Sunday, July 6, 2008

Diving Bonaire


It was so nice to get away for a week. We've been really lucky so far that we have gotten to take a diving vacation every year since we got married. So far Two Fish and I have been to: Puerto Rico, Fiji, Maui, Little Cayman, Bikini Atoll, and now Bonaire. We feel pretty spoiled. It's definitely going to be harder to take all these fun trips now with kids but Red Fish really loved it. She is quite the little water baby. She loved walking down to the dock and looking at the fish. She got to swim in the pool everyday and spend time with her grandparents and Uncle J. She got alot of attention and plenty of playtime.

Bonaire is a beautiful place to dive. We stayed at Buddy Dive Resort right on the water. We were with a group of 58 people, most of whom live nearby us. We had unlimited diving and there was a great reef right on the dock off the resort. We did quite a few boat dives and would have liked to do more shore diving but Two Fish was kind of sick while we were there.

The corral reefs in Bonaire are really beautiful and colorful. Most of the diving is just right off the island so there were no long boat rides. There was minimal current and alot of life on the walls. One of my favorite dives was 1,000 steps. It was a shore dive but you have to walk down a big stone staircase to the beach. Even the walk down was really beautiful.

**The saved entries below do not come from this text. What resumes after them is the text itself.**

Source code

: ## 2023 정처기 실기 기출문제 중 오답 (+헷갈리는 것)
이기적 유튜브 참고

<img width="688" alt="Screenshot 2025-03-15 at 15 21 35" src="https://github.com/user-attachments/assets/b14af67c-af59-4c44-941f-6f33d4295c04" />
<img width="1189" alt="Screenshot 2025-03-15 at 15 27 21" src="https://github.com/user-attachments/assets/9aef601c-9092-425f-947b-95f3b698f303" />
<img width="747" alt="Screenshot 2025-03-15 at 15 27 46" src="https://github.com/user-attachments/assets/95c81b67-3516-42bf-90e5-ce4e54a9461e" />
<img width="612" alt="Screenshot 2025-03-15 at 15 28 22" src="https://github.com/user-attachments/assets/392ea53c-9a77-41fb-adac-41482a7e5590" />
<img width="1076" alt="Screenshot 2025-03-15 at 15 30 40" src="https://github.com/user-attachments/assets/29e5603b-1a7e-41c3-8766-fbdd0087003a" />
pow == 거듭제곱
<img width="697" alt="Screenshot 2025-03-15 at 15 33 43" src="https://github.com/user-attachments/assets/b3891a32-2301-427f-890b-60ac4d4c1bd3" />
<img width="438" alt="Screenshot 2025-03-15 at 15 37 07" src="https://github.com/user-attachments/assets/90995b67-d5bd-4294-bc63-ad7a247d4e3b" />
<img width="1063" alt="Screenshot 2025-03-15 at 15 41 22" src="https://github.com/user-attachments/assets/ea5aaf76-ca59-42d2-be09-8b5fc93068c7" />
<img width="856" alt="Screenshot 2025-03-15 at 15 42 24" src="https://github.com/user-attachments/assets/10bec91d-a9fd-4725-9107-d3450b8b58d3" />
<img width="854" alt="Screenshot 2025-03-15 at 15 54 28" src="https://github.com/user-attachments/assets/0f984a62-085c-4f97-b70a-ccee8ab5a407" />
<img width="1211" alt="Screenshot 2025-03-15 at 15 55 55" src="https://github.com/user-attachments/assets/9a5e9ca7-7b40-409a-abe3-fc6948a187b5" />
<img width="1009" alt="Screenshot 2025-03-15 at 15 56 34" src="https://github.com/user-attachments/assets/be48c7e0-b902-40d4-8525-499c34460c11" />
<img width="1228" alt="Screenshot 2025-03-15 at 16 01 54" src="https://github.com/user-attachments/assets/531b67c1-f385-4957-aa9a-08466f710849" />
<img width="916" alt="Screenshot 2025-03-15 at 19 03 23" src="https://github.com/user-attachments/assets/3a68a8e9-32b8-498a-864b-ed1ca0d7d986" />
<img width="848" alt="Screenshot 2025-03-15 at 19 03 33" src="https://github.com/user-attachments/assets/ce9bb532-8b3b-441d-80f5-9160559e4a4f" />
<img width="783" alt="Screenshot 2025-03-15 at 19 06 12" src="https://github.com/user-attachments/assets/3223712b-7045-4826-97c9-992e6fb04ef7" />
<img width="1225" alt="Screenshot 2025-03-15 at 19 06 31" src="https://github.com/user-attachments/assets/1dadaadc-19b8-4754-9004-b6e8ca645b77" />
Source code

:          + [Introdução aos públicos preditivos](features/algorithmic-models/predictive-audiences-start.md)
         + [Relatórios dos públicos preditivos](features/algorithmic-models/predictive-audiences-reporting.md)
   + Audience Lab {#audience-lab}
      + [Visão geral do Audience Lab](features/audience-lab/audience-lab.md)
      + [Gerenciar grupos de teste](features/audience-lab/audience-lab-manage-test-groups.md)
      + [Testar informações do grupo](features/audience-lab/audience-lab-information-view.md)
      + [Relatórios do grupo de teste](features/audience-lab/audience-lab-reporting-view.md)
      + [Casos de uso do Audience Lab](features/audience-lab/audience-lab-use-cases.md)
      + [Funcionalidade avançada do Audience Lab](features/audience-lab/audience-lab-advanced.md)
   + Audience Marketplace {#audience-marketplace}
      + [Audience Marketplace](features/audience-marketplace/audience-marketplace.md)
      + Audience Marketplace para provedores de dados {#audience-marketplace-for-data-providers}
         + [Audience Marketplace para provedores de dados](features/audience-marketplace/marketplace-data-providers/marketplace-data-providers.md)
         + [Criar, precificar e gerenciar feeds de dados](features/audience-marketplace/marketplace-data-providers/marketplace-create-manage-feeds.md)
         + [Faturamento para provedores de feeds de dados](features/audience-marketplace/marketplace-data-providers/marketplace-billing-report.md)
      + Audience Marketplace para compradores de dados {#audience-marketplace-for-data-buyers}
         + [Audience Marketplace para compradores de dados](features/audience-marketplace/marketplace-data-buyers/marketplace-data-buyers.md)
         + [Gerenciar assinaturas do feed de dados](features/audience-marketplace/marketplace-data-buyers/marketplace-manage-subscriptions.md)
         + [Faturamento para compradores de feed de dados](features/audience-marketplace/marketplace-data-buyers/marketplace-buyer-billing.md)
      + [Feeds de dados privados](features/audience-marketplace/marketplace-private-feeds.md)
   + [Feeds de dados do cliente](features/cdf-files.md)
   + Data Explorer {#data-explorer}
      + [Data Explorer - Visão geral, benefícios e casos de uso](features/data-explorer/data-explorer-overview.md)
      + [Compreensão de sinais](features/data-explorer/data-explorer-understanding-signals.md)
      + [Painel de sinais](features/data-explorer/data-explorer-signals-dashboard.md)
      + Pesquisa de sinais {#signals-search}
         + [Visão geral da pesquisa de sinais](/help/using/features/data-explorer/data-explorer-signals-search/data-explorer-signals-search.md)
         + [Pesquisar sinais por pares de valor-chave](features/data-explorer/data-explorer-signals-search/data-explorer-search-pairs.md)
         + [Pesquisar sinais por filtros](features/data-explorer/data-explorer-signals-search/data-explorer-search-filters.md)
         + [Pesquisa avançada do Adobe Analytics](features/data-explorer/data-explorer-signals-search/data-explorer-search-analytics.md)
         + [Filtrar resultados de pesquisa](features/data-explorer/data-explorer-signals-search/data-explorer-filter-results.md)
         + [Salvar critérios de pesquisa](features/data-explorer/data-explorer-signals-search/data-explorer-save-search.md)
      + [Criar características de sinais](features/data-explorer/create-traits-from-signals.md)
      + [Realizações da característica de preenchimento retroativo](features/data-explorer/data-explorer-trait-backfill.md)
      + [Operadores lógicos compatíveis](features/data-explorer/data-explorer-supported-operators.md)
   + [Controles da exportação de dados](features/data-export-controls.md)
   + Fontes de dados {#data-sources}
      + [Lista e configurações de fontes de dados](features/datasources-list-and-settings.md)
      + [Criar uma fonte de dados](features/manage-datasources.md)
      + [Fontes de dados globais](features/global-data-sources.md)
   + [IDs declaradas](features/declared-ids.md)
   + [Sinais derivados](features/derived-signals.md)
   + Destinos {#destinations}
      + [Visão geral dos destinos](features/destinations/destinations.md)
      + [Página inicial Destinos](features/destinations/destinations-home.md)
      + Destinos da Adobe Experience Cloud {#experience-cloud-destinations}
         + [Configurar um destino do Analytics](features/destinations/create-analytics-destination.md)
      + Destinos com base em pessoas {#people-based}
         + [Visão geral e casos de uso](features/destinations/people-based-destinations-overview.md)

We were working on our extended range and trimix diving while we were there. They are both technical certifications that basically it allows you dive deeper and longer. Both nitrogen and oxygen become toxic at certain depths and pressures so we were training to use trimix - a gas mixture that replaces some of the oxygen and nitrogen with helium. This translates to good news for me because I have a tendancy to get "narked" at any depth past 130 feet. (130' is the recreational dive limit so most people don't ever surpass that depth.) In other words the nitrogen has such a narcotic effect on my brain I can barely function on deep dives. Everyone is effected at different depths in different ways depending on their genetic makeup.

While we were in Bonaire we decided to do one of our training dives on the Wind Jammer, a wreck that sank the same year as the Titanic. We had to get special permission from the government to dive on this wreck. The best part of the wreck was seeing the crows nests and masts that are still attached. I was less than thrilled about the entry though. We had to walk across the rocks wearing double tanks bolted to a steel backplate on our backs and two decompression tanks strapped to the front of us. Then was a nice relaxing swim through five foot waves for a good half a mile. The dive down to 180' was colorful but a little stressful because of some disorganization. Then during the shore exit I fell wearing my tanks and a really struggle standing back up with all that weight on. But all in all it was successful and I'm definitely converted to the virtues of trimix. It's much more fun to dive deep with a clear head. I'm still a little wary about the fun part of the more advanced technical classes but I do love diving, I loved Bikini Atoll, and with the diving peer pressure in my family it was inevitable. I'm just hoping for easier entries and more exciting dives.